To be a step more deliberate, Jeremy Kittelson, culinary director of the Edible Beats restaurant group in Denver, encourages springing for the whole chicken on your next grocery trip, rather than your usual broken-down parts of choice. It’s an accessible lesson in whole-animal cookery: between fat rendered from the skin, the cracklings you get as a byproduct, the different cuts of meat, and stock coaxed from the bones, “you get five different preparations,” at least, he said. “I know not every home cook’s going to want to do that, but it’s nice to open people’s eyes to what they can do with a whole animal.”

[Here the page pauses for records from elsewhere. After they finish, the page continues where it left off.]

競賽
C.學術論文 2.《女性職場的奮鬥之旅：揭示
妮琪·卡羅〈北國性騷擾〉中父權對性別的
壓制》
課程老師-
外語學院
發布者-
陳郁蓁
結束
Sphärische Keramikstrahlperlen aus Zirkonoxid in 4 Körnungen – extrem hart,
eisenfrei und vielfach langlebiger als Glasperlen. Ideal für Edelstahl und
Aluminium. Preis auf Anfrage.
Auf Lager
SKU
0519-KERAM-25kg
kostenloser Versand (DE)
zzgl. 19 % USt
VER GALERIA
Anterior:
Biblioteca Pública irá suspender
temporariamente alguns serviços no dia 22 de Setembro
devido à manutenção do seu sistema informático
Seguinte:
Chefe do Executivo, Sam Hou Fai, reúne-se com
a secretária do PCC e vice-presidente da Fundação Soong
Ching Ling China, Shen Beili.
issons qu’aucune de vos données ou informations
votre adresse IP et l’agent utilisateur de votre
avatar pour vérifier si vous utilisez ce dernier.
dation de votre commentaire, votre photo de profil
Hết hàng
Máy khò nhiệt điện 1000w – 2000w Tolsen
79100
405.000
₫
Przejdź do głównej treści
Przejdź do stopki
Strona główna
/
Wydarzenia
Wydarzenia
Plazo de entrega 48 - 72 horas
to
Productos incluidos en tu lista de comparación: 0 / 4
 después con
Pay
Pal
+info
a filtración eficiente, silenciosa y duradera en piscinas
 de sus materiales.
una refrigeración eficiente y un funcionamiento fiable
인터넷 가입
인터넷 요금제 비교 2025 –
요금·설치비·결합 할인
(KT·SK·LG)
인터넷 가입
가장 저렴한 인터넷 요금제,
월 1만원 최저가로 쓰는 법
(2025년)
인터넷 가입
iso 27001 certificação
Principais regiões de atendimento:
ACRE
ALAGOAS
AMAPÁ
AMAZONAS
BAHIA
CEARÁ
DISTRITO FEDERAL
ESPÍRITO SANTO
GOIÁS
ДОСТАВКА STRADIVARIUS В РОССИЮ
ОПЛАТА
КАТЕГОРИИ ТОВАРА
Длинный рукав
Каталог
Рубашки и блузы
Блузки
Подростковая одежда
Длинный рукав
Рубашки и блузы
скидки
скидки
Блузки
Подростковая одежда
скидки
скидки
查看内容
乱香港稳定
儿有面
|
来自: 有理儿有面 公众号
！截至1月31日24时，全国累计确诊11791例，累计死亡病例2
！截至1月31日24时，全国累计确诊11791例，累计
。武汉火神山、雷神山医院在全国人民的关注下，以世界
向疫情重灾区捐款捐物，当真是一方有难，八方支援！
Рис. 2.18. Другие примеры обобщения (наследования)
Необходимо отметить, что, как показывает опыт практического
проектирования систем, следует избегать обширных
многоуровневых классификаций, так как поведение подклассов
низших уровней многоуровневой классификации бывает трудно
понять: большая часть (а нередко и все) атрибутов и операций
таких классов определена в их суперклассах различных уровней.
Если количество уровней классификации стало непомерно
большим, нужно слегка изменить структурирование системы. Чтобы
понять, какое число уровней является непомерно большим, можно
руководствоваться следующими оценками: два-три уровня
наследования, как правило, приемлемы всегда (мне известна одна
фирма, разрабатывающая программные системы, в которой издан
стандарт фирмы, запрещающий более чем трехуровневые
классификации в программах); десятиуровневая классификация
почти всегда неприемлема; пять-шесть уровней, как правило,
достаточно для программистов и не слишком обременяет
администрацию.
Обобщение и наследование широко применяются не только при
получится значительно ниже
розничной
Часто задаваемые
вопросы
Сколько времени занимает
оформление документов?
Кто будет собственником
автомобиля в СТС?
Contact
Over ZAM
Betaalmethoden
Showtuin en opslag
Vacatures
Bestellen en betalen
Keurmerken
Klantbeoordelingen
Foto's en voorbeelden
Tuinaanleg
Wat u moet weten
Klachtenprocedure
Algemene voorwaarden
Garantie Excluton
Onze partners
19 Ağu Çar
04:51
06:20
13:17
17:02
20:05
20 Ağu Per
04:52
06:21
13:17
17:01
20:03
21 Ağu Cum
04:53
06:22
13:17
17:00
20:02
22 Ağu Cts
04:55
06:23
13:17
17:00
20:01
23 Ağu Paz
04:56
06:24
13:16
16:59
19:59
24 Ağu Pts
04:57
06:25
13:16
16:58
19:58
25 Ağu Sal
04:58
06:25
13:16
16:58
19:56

Whether you’re rendering from accumulated scraps or taking on hunks of lard or beef fat, Chesman’s cookbook offers a comprehensive guide to the process: dicing it into small pieces, melting it over low to medium heat with a splash of water, and straining the final product. The trick, she writes, is to not let the melted fat sit with the bits of browned solids for too long, which will make it meaty in taste; you’re after a neutral, all-purpose product.
Also important is your source: always opt for pasture-raised animals, she insists, as the fat from industrial-farmed animals, raised in poor environments and raised on antibiotics, tastes different and contains fewer anti-inflammatory omega-3 fatty acids to boot.
(Shutterstock)
(Shutterstock)

How to Use It

Once you’ve stocked up, “it’s boundless what you can do with animal fats,” Kittelson said.
Cooking meats in their own fat is an easy-to-rationalize trick to amp up richness and flavor—think duck confit, roast chicken basted with schmaltz, steak seared in sizzling tallow. Kittelson also recommends resting meat in flavored fat: cook it to doneness just a step below your liking, then let it rest in warm duck fat, for instance, infused with aromatics like thyme and garlic, to trap in the juices and add another layer of flavor.
Poultry fats also work magic on roasted vegetables, especially root varieties, Chesman advises, and for an indulgent snack, popcorn popped in duck fat is “a revelation.” No butter required.
Animal fats are also excellent for pan- and deep-frying, due to their high smoke points, and result in dishes, from home fries to fried chicken, that are “remarkably not greasy.” Chesman explains: The fats, which are solid at room temperature, immediately harden into satisfyingly crisp shells, rather than soaking back into the food or pooling wet and heavy on its surface.
At Atlanta chef and restauranteur Linton Hopkins’ restaurants, animal fats form the basis of incredible warm vinaigrettes. Dress greens with one made from chicken fat and red wine vinegar, or combine pork fat, pork stock, and sherry vinegar to drizzle over sliced tomatoes. Or, he suggests, simply mix the melted fats with herbs and spices—bay leaf, coriander, mustard seed—to use as a flavoring oil to finish any dish, from a cut of meat to plain rice.
In the end, “the key is how simple it is,” Hopkins said. “It is a simple thing to incorporate these fats,” gradually and naturally building them into your cooking, without needing set recipes.
Chesman—despite offering a wealth of tantalizing recipes in her book—agrees: “Just start cooking with it. You start almost every recipe on the stove top by sautéing aromatics in vegetable oil, or olive oil. Instead of that, just use animal fat.”
Crystal Shi is the food editor for The Epoch Times. She is a journalist based in New York City.